COMMEMORATION DE L’ASSASSINAT D’AMEZIANE MEHENNI
Ameziane, mon fils,
Cela fait six ans que tu as été tué et tes assassins courent toujours. Si, jusqu’ici, l’enquête pour faire la vérité sur le crime dont tu as été victime bégaie encore ; si elle refuse obstinément de s’orienter sur la piste politique et montre une prédilection particulière pour les faux semblants et les poubelles lui permettant de se construire des scénarios invraisemblables, nous sommes sûrs de connaître un jour ce qui s’était réellement passé dans la nuit du 18 au 19 juin 2004.

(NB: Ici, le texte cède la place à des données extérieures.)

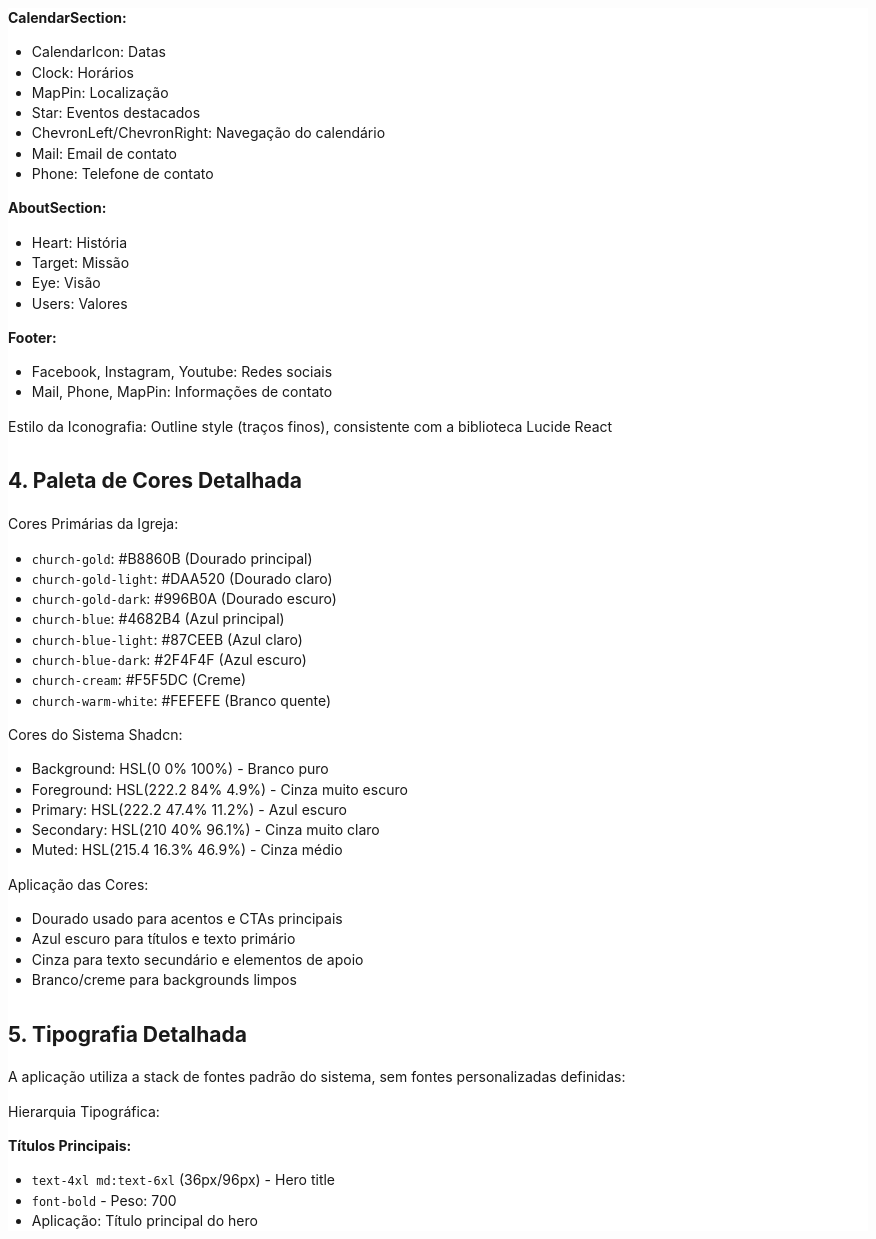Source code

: **CalendarSection:**
- CalendarIcon: Datas
- Clock: Horários
- MapPin: Localização
- Star: Eventos destacados
- ChevronLeft/ChevronRight: Navegação do calendário
- Mail: Email de contato
- Phone: Telefone de contato

**AboutSection:**
- Heart: História
- Target: Missão
- Eye: Visão
- Users: Valores

**Footer:**
- Facebook, Instagram, Youtube: Redes sociais
- Mail, Phone, MapPin: Informações de contato

Estilo da Iconografia: Outline style (traços finos), consistente com a biblioteca Lucide React

## 4. Paleta de Cores Detalhada
Cores Primárias da Igreja:

- `church-gold`: #B8860B (Dourado principal)
- `church-gold-light`: #DAA520 (Dourado claro)
- `church-gold-dark`: #996B0A (Dourado escuro)
- `church-blue`: #4682B4 (Azul principal)
- `church-blue-light`: #87CEEB (Azul claro)
- `church-blue-dark`: #2F4F4F (Azul escuro)
- `church-cream`: #F5F5DC (Creme)
- `church-warm-white`: #FEFEFE (Branco quente)

Cores do Sistema Shadcn:

- Background: HSL(0 0% 100%) - Branco puro
- Foreground: HSL(222.2 84% 4.9%) - Cinza muito escuro
- Primary: HSL(222.2 47.4% 11.2%) - Azul escuro
- Secondary: HSL(210 40% 96.1%) - Cinza muito claro
- Muted: HSL(215.4 16.3% 46.9%) - Cinza médio

Aplicação das Cores:
- Dourado usado para acentos e CTAs principais
- Azul escuro para títulos e texto primário
- Cinza para texto secundário e elementos de apoio
- Branco/creme para backgrounds limpos

## 5. Tipografia Detalhada
A aplicação utiliza a stack de fontes padrão do sistema, sem fontes personalizadas definidas:

Hierarquia Tipográfica:

**Títulos Principais:**
- `text-4xl md:text-6xl` (36px/96px) - Hero title
- `font-bold` - Peso: 700
- Aplicação: Título principal do hero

En tous les cas, ceux qui escomptaient me faire reculer en te faisant assassiner, ceux qui pensaient que par ta mort, ils allaient faire dérailler le train de la liberté du peuple kabyle, en sont aujourd’hui pour leurs frais. Contrairement à la raison d’Etat qui empêche de faire toute la lumière sur les circonstances de ton assassinat, la logique implacable de l’Histoire, elle, ne peut être enrayée.
Tu vois, mon fils, c’est même ton sang et celui des victimes du Printemps Noir de 2001, en écho à celui de tous les Kabyles assassinés pour des raisons politiques, qui nous ont insufflé cette force d’accomplir notre destin collectif de liberté.

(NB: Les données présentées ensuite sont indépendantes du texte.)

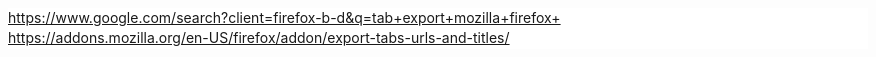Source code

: https://www.google.com/search?client=firefox-b-d&q=tab+export+mozilla+firefox+	<br>
https://addons.mozilla.org/en-US/firefox/addon/export-tabs-urls-and-titles/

Même si tu le vois, peut-être mieux que nous, de là où tu es, je t’annonce que le jour se lève enfin sur la Kabylie et le peuple kabyle. Partage la nouvelle avec Fadma n Summer , Cheikh Aheddad et Mokrani, dis-le à Amirouche et Abane Ramdane, à Mammeri, Feraoun, Amrouche et Tahar Djaout, à Krim Belkacem et Mecili, à Bennaï Ouali, Mbarek At Mangellat et Amar At Hammuda, dis-le à Mohand Uharun , Bessaoud Mohand Arav et Matoub Lounes, dis-le à tous les cimetières et les charniers de la liberté dont regorge le monde. Annonce-leur la bonne nouvelle : le premier gouvernement kabyle de l’histoire a été installé le 1er juin 2010.

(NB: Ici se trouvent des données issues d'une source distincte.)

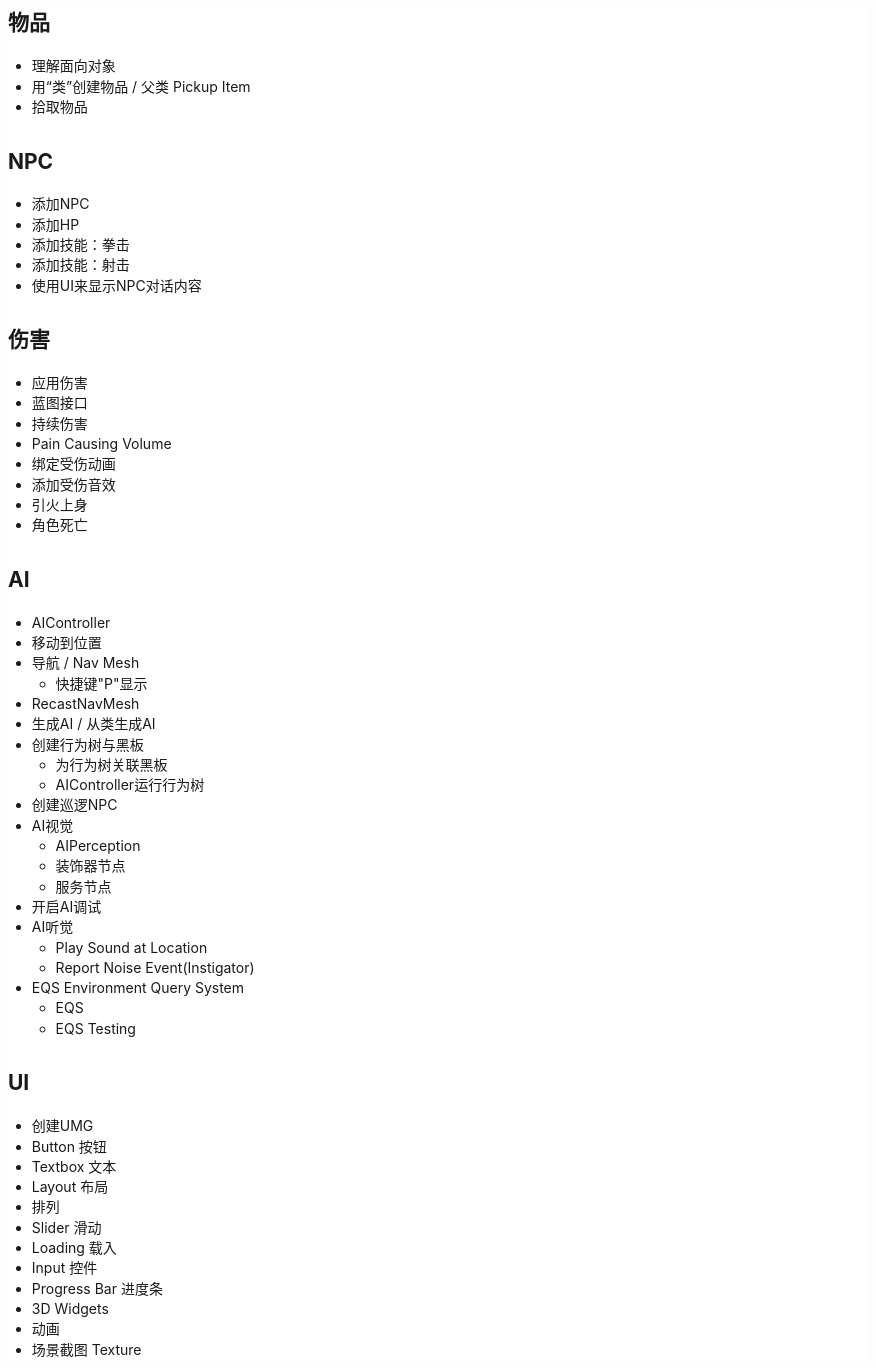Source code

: ## 物品
- 理解面向对象
- 用“类”创建物品 / 父类 Pickup Item
- 拾取物品

## NPC
- 添加NPC
- 添加HP
- 添加技能：拳击
- 添加技能：射击
- 使用UI来显示NPC对话内容

## 伤害
- 应用伤害
- 蓝图接口
- 持续伤害
- Pain Causing Volume
- 绑定受伤动画
- 添加受伤音效
- 引火上身
- 角色死亡

## AI
- AIController
- 移动到位置
- 导航 / Nav Mesh
    - 快捷键"P"显示
- RecastNavMesh
- 生成AI / 从类生成AI
- 创建行为树与黑板
    - 为行为树关联黑板
    - AIController运行行为树
- 创建巡逻NPC
- AI视觉
    - AIPerception
    - 装饰器节点
    - 服务节点
- 开启AI调试
- AI听觉
    - Play Sound at Location
    - Report Noise Event(Instigator)
- EQS Environment Query System
    - EQS
    - EQS Testing

## UI
- 创建UMG
- Button 按钮
- Textbox 文本
- Layout 布局
- 排列
- Slider 滑动
- Loading 载入
- Input 控件
- Progress Bar 进度条
- 3D Widgets
- 动画
- 场景截图 Texture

Même si cela s’est fait en France, cela n’est qu’un premier pas vers la terre qui l’a rêvé : La Kabylie.
Hier, la France, elle-même, commémorait l’appel du 18 juin 1940 lancé par De Gaulle à partir de Londres. Aujourd’hui elle célèbre sa renaissance vieille de 70 ans.
La gerbe de fleurs que le Gouvernement Provisoire Kabyle vient déposer devant ton portrait est la meilleure des revanches sur les donneurs d’ordres de ton exécution. Elle illustre à elle seule la défaite de ceux qui affectionnent l’assassinat politique à la liberté des peuples.
Mon fils,
Comme tous ceux qui sont tombés pour notre dignité et notre liberté, tu resteras une étoile, scintillant éternellement dans le ciel de la Kabylie, comme celle donnant le Nord aux caravanes qui traversent la nuit. Ton nom est symbole de notre combat pour l’autonomie de la Kabylie.
Repose en paix mon fils. La vérité se fera un jour.
En attendant, disons-le haut et fort :
VIVE LA KABYLIE LIBRE
VIVE LE PEUPLE KABYLE MAÎTRE DE SON DESTIN.